*TEXTE À LIRE*.

• • • •

En fin de semaine dernière, un journaliste du Point révélait une possible collusion entre l'avocat de la défense Me Schwerdorffer et le président de la chambre de l'instruction. Le journaliste avait publié des extraits d'écoutes téléphoniques et sms faisant allusion à l'appartenance des deux hommes à une même confrérie maçonnique. Les familles de victimes ont écrit au parquet pour s'en indigner. "Ces soupçons sont très gênants, ils sont ennuyeux et on ne peut pas avoir un doute. Il faut que les choses soient claires" explique Me Frédéric Berna, avocat des parties civiles.
Combien de temps va prendre cette nouvelle procédure ?
Le dossier de l'anesthésiste de Besançon entre dans un nouveau temps judiciaire. Et les parties civiles qui aimeraient voir l'instruction avancer vont devoir à nouveau faire preuve de patience.Le parquet qui a décidé d'interjeter appel dispose d'un délai "d'un mois pour rédiger le mémoire". Ce texte détaillera les motifs du pourvoi.
Saisie la cour de cassation de Paris se prononcera ensuite. Cette décision pourrait se faire dans les trois à quatre mois.
La cour de cassation, quel est son rôle déjà ?

• • • •

*DONNÉES FOURNIES*.
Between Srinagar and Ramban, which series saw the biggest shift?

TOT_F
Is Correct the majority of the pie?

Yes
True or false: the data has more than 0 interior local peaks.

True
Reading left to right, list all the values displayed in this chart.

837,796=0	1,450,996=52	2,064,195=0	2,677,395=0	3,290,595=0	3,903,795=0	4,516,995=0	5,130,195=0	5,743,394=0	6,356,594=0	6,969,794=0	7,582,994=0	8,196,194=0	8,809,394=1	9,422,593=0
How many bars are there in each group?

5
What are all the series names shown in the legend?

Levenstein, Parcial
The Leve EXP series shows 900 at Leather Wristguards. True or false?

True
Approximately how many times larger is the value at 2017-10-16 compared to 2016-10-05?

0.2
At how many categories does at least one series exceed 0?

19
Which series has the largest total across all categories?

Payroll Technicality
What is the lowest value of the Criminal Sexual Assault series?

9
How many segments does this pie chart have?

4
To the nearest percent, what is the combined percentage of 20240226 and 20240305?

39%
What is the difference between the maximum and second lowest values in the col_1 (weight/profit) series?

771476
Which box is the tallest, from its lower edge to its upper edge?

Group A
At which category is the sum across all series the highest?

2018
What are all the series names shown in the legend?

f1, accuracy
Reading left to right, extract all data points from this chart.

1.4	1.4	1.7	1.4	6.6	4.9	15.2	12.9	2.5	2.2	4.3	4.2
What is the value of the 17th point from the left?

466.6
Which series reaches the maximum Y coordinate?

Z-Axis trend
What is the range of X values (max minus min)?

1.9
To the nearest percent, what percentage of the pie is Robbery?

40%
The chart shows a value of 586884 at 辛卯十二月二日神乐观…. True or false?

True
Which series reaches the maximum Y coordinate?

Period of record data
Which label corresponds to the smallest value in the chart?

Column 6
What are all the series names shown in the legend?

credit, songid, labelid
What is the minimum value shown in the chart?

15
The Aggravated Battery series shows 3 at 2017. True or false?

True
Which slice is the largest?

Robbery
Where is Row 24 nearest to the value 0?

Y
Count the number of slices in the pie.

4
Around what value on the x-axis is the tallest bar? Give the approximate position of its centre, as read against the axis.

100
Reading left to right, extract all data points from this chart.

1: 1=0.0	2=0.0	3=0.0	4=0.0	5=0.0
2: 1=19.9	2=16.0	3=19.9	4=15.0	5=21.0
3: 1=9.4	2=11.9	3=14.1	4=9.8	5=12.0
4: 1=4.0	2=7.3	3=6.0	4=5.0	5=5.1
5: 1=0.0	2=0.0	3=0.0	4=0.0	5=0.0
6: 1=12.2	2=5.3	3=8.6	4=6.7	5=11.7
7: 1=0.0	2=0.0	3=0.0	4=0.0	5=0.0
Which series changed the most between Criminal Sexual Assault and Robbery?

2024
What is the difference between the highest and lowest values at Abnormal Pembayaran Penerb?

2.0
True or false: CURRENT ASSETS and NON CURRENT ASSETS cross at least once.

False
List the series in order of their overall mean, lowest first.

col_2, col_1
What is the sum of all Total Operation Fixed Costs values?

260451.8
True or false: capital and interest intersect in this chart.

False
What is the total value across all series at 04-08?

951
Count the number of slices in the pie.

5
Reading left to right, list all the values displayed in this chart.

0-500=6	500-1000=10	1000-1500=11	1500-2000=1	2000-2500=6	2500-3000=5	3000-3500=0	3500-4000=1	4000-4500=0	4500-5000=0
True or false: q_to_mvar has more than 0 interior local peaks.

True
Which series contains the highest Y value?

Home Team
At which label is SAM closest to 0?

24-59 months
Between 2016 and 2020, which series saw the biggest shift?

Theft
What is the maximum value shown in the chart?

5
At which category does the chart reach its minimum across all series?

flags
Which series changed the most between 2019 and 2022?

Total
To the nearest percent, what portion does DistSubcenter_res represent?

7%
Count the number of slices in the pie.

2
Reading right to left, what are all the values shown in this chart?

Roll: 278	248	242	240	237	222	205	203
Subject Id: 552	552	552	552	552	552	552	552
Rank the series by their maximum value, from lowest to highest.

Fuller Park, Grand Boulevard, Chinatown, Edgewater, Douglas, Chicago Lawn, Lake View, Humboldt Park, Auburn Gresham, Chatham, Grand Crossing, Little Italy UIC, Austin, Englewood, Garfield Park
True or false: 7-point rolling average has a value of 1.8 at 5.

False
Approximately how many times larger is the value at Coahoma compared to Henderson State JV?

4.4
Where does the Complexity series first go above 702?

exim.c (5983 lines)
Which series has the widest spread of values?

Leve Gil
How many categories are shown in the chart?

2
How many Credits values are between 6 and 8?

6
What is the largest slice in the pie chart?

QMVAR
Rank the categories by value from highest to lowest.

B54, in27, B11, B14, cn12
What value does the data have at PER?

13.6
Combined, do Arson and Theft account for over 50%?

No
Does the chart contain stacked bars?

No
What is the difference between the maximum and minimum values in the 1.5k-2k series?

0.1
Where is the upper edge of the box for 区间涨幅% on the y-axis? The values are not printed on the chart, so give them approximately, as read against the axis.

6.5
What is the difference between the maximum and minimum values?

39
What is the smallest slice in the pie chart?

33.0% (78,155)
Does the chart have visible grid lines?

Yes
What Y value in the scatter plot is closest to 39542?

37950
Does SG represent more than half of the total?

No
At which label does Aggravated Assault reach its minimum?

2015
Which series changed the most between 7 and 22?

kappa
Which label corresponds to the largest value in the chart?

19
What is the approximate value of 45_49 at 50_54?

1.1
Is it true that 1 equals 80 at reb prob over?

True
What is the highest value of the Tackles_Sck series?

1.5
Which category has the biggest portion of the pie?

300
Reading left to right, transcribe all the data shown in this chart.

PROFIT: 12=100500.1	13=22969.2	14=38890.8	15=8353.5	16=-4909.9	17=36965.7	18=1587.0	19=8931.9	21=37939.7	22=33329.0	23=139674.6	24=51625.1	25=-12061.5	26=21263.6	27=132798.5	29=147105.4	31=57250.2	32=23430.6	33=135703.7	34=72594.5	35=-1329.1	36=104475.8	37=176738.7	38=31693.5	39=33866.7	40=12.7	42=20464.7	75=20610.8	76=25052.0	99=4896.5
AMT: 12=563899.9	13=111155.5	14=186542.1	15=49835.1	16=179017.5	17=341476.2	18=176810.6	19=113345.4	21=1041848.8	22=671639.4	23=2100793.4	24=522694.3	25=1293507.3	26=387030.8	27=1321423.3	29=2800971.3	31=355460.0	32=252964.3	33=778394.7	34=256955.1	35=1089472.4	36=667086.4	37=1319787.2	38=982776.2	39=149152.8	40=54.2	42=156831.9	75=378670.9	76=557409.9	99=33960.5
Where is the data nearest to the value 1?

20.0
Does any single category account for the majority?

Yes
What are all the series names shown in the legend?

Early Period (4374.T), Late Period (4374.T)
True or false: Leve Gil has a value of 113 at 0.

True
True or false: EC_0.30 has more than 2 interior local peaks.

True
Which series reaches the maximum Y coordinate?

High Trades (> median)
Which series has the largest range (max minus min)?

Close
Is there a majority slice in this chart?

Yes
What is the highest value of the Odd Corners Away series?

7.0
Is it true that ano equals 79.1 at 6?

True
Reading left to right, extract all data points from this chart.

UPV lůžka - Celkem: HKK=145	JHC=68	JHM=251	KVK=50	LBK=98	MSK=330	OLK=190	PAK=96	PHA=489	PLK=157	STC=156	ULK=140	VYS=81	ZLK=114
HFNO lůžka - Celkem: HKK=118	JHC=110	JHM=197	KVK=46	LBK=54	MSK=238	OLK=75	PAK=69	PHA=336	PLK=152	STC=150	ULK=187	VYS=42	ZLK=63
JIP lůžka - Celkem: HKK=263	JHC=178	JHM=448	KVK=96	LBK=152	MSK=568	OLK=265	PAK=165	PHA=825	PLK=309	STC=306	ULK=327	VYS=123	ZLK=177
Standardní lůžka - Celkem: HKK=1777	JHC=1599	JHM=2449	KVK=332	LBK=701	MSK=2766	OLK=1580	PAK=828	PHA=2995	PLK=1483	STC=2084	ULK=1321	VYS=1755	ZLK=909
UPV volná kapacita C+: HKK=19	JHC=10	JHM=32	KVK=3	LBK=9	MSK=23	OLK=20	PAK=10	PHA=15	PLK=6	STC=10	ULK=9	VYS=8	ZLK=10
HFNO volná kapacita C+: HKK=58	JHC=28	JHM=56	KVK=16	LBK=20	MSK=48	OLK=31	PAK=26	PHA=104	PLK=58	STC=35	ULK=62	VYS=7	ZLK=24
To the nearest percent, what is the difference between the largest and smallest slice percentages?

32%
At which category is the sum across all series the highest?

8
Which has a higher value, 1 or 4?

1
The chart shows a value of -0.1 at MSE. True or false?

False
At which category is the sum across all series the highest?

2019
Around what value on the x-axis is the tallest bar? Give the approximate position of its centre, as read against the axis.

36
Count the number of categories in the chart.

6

• • • •

*ÉNONCÉ DU PROBLÈME*. Recopiez à l'identique l'extrait du texte à lire qui commence par « Le dossier de » et se termine par « motifs du pourvoi. ».

*RÉSULTAT DE L'EXERCICE*.
Le dossier de l'anesthésiste de Besançon entre dans un nouveau temps judiciaire. Et les parties civiles qui aimeraient voir l'instruction avancer vont devoir à nouveau faire preuve de patience.Le parquet qui a décidé d'interjeter appel dispose d'un délai "d'un mois pour rédiger le mémoire". Ce texte détaillera les motifs du pourvoi.